▶ _What you are asked to do_
If a line includes "italic", copy it out of the entries.

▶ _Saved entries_
———
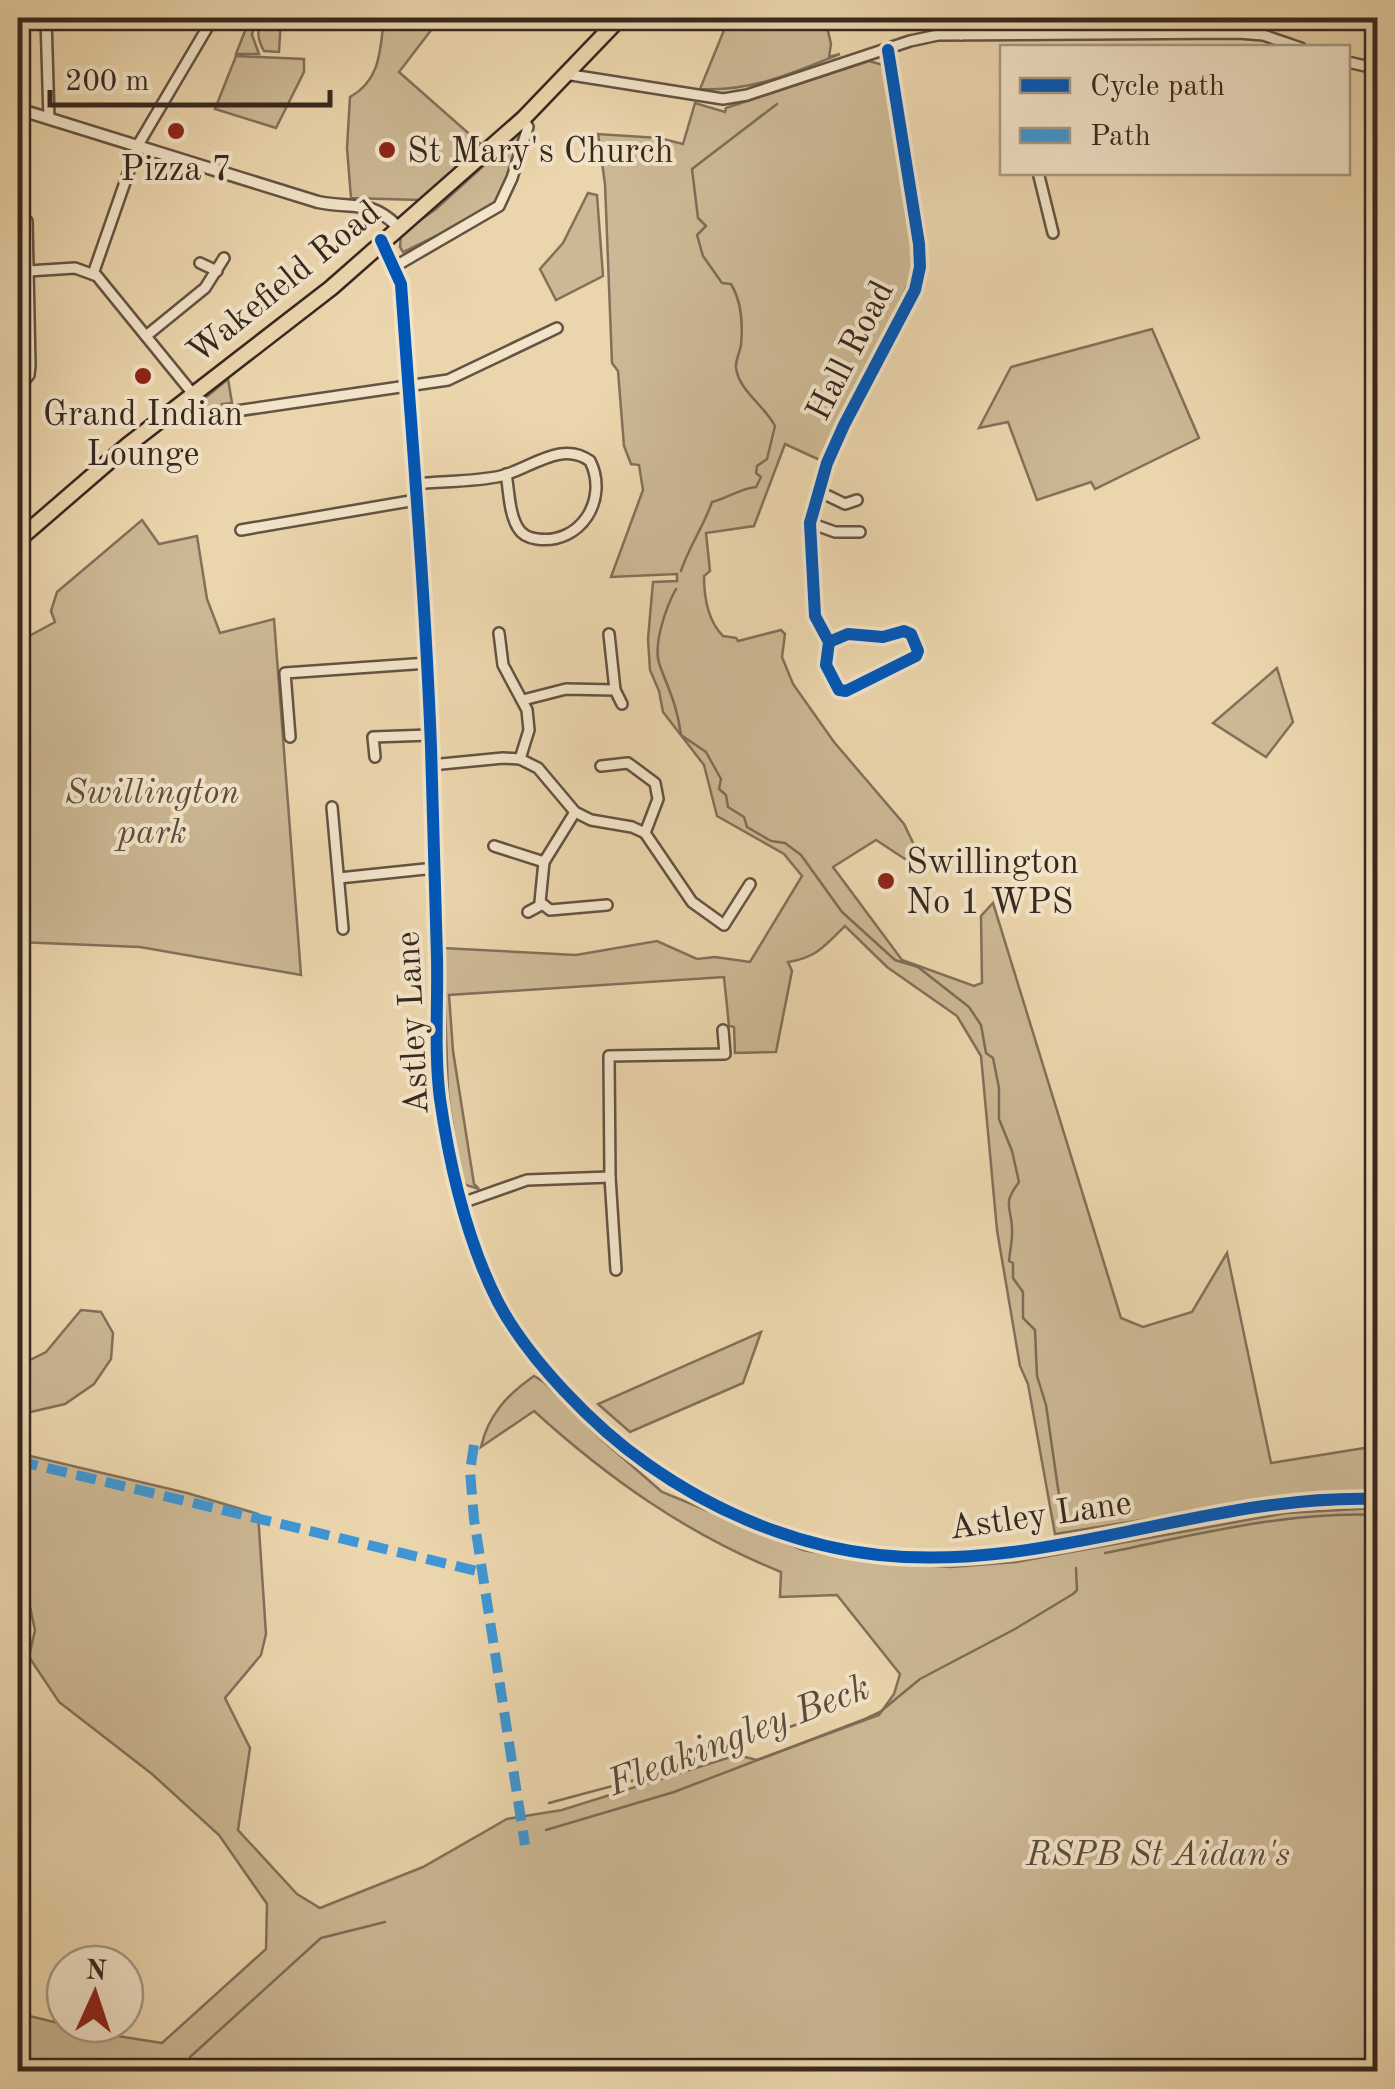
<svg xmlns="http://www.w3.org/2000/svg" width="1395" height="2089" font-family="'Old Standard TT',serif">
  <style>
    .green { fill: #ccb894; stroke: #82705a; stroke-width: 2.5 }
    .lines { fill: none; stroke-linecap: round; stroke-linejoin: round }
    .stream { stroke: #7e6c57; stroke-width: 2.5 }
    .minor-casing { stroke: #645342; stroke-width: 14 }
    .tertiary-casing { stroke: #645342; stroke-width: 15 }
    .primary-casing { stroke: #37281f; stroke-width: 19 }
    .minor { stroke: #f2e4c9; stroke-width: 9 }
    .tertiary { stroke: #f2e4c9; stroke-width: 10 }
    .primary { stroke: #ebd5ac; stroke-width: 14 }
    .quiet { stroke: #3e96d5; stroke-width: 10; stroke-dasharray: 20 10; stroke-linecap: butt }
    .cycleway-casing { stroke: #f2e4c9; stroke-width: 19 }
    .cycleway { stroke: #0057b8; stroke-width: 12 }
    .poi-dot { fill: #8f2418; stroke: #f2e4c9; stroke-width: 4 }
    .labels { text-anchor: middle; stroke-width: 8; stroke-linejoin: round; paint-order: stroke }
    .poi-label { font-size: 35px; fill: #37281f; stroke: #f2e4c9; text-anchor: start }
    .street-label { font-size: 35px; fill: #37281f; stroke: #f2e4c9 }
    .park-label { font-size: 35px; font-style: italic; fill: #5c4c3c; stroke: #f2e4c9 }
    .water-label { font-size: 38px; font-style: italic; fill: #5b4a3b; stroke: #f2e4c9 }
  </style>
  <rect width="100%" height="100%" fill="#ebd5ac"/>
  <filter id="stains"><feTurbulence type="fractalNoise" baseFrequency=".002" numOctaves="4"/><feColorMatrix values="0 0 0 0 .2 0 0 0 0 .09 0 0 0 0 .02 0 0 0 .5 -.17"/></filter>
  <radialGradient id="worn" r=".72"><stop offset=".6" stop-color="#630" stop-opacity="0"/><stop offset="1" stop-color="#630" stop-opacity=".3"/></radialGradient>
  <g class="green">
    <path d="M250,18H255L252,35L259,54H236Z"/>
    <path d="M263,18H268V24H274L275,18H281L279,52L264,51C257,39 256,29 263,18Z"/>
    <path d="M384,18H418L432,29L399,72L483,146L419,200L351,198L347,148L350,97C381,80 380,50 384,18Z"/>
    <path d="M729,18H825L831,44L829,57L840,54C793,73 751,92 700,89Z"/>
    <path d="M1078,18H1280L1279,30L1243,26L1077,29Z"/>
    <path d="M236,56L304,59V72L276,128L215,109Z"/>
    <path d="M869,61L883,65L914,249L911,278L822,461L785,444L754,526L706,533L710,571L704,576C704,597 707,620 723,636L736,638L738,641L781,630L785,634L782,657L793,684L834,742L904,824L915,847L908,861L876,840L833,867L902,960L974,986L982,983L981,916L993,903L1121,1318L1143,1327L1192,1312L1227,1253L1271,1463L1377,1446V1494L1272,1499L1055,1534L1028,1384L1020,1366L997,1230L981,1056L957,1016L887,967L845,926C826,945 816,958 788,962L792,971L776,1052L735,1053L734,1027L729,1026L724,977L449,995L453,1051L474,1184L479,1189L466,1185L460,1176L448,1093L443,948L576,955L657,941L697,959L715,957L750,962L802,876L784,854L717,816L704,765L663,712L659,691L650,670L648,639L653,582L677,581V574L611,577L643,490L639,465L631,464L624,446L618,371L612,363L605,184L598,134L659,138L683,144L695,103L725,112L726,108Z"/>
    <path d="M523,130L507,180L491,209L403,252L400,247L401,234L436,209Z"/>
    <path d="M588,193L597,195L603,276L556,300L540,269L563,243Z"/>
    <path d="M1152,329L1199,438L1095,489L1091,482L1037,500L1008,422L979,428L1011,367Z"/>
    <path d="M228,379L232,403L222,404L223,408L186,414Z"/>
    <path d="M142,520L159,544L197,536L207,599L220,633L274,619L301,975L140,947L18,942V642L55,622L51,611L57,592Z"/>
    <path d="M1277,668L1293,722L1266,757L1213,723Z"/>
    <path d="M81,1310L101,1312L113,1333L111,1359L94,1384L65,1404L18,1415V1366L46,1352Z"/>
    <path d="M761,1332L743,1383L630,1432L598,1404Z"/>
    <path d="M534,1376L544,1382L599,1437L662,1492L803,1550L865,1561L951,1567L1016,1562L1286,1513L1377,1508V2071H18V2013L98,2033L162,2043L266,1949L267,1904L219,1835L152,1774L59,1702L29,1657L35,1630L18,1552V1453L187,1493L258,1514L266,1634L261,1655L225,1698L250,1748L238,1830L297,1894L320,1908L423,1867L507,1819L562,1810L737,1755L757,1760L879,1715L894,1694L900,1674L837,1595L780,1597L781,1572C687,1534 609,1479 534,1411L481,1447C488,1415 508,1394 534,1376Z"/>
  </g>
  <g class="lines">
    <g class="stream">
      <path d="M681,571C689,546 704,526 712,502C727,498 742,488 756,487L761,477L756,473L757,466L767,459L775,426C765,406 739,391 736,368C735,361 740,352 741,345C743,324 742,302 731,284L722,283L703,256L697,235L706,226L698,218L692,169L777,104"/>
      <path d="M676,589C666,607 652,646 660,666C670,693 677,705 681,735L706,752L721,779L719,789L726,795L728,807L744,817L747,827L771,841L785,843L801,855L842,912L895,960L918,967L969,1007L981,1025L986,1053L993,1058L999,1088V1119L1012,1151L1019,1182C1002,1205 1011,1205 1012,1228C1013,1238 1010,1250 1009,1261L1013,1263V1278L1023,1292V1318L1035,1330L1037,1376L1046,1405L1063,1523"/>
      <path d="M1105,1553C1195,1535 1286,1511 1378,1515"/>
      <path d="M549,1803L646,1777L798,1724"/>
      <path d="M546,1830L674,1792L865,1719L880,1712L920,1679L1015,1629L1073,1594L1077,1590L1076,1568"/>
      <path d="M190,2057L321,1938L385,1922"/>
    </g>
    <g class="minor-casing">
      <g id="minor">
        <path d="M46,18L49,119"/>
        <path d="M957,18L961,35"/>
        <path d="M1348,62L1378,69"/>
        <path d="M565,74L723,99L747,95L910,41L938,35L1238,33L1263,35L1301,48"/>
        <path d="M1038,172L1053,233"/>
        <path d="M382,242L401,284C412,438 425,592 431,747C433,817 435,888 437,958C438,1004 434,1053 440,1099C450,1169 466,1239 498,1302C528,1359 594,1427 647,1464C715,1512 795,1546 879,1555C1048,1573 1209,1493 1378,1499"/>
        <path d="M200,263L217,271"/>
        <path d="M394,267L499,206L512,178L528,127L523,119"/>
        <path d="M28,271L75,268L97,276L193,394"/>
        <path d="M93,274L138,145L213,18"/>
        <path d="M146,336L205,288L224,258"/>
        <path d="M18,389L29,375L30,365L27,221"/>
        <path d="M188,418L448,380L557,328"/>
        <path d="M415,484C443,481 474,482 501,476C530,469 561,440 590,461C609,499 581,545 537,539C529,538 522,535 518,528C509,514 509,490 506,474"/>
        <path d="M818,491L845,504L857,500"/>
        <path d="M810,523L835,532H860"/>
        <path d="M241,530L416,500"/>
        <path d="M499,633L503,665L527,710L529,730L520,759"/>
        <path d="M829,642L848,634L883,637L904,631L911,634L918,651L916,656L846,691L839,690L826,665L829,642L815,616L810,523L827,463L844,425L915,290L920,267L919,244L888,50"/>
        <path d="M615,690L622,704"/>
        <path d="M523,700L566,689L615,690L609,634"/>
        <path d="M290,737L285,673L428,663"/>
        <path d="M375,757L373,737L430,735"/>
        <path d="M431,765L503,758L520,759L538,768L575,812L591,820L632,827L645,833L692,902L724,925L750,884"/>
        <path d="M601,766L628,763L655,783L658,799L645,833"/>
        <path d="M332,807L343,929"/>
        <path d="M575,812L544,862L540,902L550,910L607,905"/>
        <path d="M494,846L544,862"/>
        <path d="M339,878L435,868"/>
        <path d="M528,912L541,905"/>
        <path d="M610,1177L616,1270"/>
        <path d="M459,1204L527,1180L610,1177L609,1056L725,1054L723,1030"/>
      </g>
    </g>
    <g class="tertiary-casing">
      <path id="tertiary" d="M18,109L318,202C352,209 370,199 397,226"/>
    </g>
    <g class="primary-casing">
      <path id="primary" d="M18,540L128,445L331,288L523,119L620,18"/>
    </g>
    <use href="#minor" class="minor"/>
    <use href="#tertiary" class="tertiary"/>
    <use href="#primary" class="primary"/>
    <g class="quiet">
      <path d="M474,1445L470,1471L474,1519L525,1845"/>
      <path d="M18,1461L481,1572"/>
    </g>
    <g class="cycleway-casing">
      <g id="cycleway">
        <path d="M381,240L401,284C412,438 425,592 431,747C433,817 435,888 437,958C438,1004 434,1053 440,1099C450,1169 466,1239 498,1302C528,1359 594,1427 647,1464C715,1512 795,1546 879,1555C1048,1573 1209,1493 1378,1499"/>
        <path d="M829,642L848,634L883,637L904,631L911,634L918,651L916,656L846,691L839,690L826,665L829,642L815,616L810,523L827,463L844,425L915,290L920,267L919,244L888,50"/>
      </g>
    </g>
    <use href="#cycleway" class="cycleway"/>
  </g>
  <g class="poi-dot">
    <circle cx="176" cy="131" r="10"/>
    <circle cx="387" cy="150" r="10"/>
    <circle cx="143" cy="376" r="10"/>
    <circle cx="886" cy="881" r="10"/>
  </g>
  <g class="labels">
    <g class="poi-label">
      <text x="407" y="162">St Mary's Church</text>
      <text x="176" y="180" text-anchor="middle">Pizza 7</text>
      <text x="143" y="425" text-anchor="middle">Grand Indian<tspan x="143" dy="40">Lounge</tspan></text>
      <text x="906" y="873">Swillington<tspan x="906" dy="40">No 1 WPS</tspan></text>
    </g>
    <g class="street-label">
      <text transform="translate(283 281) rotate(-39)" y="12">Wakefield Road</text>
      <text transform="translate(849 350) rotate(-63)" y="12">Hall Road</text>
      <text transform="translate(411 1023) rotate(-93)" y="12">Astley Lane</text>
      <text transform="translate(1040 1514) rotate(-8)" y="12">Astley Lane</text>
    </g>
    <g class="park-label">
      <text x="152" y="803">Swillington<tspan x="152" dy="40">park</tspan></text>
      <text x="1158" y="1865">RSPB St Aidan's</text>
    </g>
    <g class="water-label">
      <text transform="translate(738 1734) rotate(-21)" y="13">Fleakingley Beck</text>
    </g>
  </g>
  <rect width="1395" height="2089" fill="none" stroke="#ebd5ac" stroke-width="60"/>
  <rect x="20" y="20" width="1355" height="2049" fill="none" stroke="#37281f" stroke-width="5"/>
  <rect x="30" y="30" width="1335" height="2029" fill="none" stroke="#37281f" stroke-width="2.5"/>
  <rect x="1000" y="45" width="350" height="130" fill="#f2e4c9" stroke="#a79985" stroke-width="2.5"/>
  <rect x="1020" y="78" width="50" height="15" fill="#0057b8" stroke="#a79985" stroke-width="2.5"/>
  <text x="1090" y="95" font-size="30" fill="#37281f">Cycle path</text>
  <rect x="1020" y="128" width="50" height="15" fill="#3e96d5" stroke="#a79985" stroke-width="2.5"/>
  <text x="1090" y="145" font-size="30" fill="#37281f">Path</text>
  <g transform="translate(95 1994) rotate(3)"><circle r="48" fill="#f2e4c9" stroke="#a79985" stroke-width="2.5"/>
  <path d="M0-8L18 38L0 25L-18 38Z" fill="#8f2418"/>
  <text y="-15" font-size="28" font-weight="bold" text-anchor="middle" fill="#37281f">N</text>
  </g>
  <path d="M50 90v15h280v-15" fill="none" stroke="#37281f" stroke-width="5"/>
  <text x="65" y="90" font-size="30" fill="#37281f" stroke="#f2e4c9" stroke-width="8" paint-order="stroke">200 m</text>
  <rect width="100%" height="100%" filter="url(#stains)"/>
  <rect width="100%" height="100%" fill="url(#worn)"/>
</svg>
———
▶ _Solved exercise_
    .park-label { font-size: 35px; font-style: italic; fill: #5c4c3c; stroke: #f2e4c9 }
    .water-label { font-size: 38px; font-style: italic; fill: #5b4a3b; stroke: #f2e4c9 }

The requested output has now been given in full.